ETS study: Emission trading reform possible without risking carbon leakage
An ambitious reform of the EU Emission Trading System (EU ETS) is possible without taking the risk of industries disinvesting from the EU.
Today BusinessEurope presented a study by FTI Consulting showing the best ETS reform compromise options, just ahead of the EU’s 3rd trilogue negotiations on the ETS between representatives of the European Parliament, the European Council and the European Commission.

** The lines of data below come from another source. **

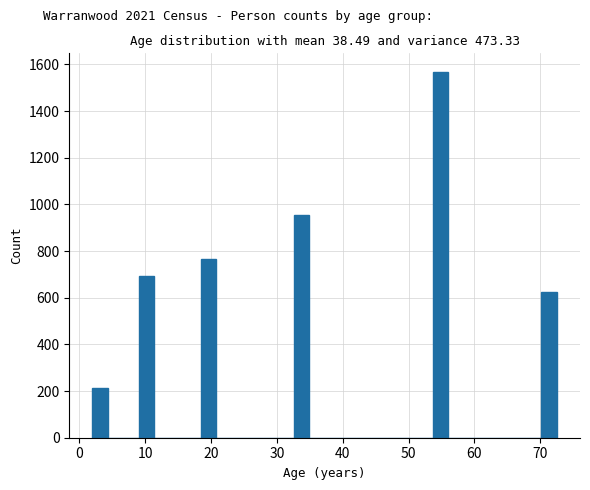

Around what value on the x-axis is the tallest bar? Give the approximate position of its centre, as read against the axis.

55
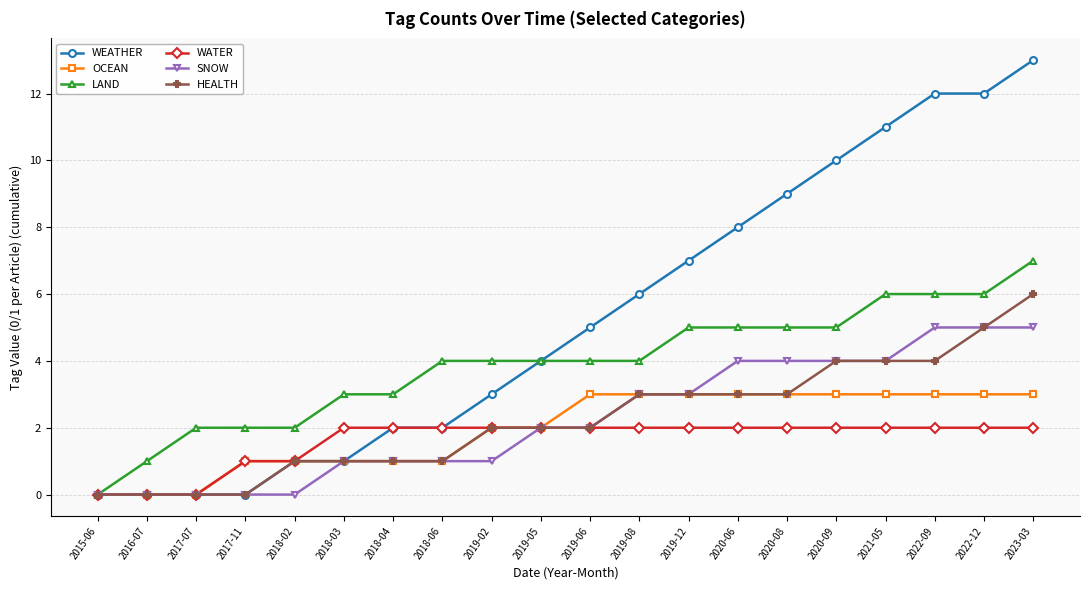

What position from the left is 2019-05?

10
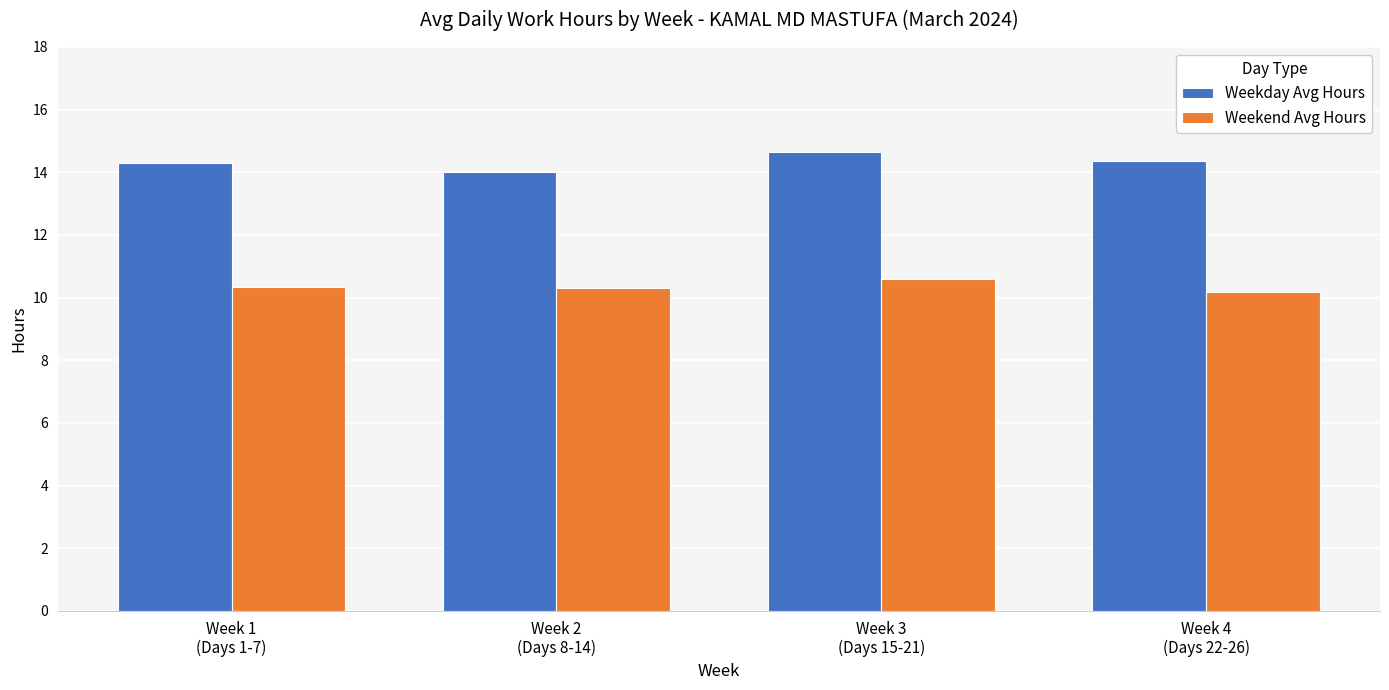

What is the highest value of the Weekend Avg Hours series?

10.6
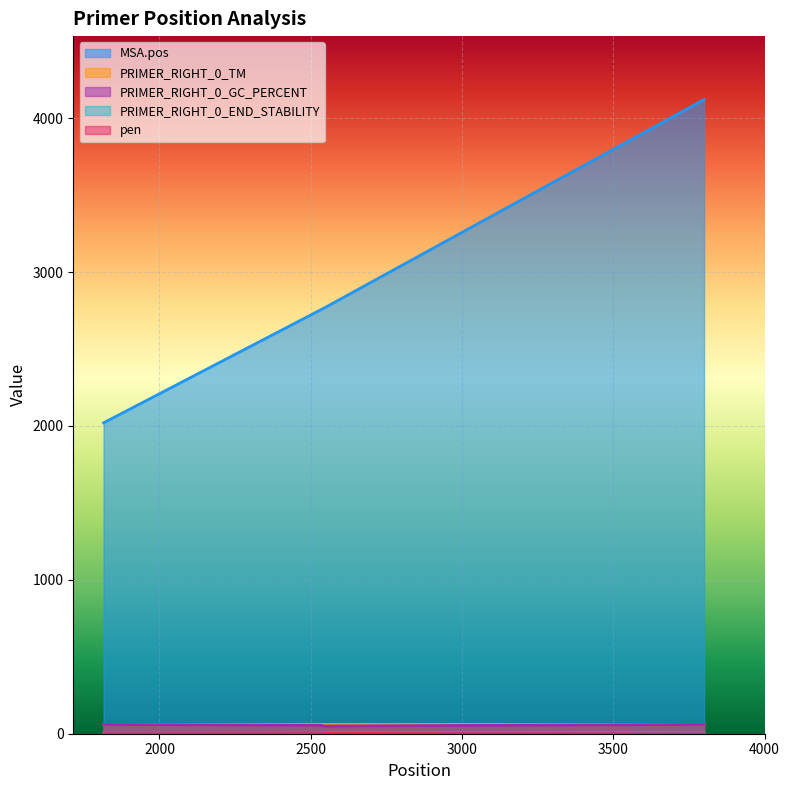

What is the total value across all series at pos_2544?

2884.8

Markus J. Beyrer, Director General of BusinessEurope said: “This study clearly shows that it is possible both to have an ambitious ETS reform and to avoid that EU industry sectors relocate or invest outside the EU. We need the right combination of positions of the Commission, the Parliament and Council. This means a temporary doubling of the Market Stability Reserve together with a conditional 5% shift from auctioned to free allowances, and to not use free allowances to furnish support mechanisms such as the Innovation Fund or the New Entrants' Reserve.”
Key findings of study:
- The Commission and Council positions lead to significant cuts in free allowances by triggering the cross-sectoral correction factor (CSCF) before 2030, which can cost industrial sectors up to EUR 21 billion over Phase IV (2021-2030). By contrast the Parliament position and BusinessEurope preferred compromise would not bring undue costs.
- Doubling of the Market Stability Reserve (MSR) rebalances the ETS market, causing carbon prices to reach EUR 33-35 by 2030 under all options.
- The proposed cancellation of allowances under the Parliament and Council positions has limited (if any) impact on price and emission reductions over Phase IV, mainly because the MSR will not release allowances back into the market before 2030.